Naincy has completed her BSc Forestry from College of Horticulture and Forestry (COH&F), Neri in 2018 and MSc Forest Biology and Tree Improvement and Genetic Resources from UAS, Dharwad, under ICAR’s National Talent Scheme. Before leaving for France last week, Naincy was working as a Junior Research Fellow in a research project at COH&F, Neri.

She had applied for a PhD with a scholarship in Forest Genetics which was advertised by INRAE. Naincy was successful in the interview and was awarded a fellowship for three years for pursuing PhD at the University of Orléans. During the course of the PhD, she will receive a total scholarship of around Rs 70 lakh along with medical reimbursement. Naincy will be working on forest tree larch species in the Project titled ‘Vigour at what cost? ‘Trade-off’ of hybrid vigour in Larch-Phenological, morphological and physiological determinants of hybrid superiority in Larix X eurolepis’ with a team of 20 scientists of Joint Integrated Biology Research Unit having expertise in genetics, genomics and physiology for the enhancement of tree and forest diversity

Dr. Parvinder Kaushal, Vice-Chancellor of the university spoke to Naincy via web conferencing and congratulated her. Dr. Kaushal, who has also done his doctorate from France, shared some tips and suggestions. He asked Naincy to explore this opportunity to learn about new cultures along with doing research that could help to enhance and conserve forest wealth in the future.

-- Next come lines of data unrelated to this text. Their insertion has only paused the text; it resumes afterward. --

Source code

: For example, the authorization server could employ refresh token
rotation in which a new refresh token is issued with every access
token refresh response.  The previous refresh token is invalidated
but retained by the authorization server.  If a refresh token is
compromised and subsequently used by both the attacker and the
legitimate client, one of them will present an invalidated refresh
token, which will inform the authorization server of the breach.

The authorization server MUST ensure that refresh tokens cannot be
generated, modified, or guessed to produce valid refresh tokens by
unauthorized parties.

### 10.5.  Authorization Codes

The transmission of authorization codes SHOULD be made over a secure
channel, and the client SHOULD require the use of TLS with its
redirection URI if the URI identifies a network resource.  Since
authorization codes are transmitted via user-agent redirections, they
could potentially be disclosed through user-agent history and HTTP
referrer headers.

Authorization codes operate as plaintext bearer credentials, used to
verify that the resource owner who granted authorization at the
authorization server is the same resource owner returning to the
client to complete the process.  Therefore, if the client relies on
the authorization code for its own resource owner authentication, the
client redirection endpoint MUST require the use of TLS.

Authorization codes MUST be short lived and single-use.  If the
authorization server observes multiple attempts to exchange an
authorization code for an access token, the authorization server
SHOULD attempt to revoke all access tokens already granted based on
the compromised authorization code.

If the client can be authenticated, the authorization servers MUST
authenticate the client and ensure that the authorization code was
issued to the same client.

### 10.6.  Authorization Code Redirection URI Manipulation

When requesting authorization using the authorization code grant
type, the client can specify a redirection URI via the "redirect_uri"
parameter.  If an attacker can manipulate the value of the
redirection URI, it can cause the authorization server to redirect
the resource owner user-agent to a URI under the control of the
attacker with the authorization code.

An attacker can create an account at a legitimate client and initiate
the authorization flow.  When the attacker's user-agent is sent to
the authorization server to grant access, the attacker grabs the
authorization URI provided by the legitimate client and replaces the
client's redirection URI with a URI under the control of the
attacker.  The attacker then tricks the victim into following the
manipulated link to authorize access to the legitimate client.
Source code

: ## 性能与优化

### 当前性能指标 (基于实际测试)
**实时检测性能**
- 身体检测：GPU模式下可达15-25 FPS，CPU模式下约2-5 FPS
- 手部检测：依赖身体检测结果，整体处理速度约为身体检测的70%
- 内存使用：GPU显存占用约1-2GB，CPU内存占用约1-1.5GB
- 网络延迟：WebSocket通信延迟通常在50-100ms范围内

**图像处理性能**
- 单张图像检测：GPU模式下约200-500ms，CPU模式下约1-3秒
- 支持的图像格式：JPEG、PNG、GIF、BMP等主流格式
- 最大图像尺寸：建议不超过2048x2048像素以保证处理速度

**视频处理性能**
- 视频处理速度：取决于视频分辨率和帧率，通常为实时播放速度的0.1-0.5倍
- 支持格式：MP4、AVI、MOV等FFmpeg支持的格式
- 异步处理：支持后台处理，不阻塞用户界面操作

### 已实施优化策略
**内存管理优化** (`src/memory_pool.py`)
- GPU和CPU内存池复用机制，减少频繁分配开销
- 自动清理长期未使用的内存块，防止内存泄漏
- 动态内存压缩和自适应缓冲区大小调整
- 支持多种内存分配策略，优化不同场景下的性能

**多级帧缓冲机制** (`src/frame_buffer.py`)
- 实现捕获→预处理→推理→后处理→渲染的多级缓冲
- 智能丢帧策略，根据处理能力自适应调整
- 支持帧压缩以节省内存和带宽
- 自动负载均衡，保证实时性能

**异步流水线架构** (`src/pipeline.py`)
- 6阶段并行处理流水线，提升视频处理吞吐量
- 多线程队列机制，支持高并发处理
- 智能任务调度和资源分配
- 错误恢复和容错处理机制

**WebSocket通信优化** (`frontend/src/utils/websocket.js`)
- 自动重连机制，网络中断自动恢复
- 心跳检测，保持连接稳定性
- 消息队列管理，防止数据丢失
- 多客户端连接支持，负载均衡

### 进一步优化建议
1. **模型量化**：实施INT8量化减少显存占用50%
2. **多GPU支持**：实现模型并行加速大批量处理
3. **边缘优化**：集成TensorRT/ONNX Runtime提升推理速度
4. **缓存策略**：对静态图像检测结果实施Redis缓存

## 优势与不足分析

Naincy expressed gratitude towards her father Satya Prakash Sagar (Retd. SDO BSNL) and mother Monika Sagar, who is working as SDO in BSNL for their continuous support for higher studies. She also thanked Vice-Chancellor Dr. Parvinder Kaushal, Dean Dr. Kamal Sharma and Dr. Dushyant Sharma, Project Investigator and all the university staff for their support and guidance. The university administration, Dean of COH&F Neri congratulated Naincy and wished her success.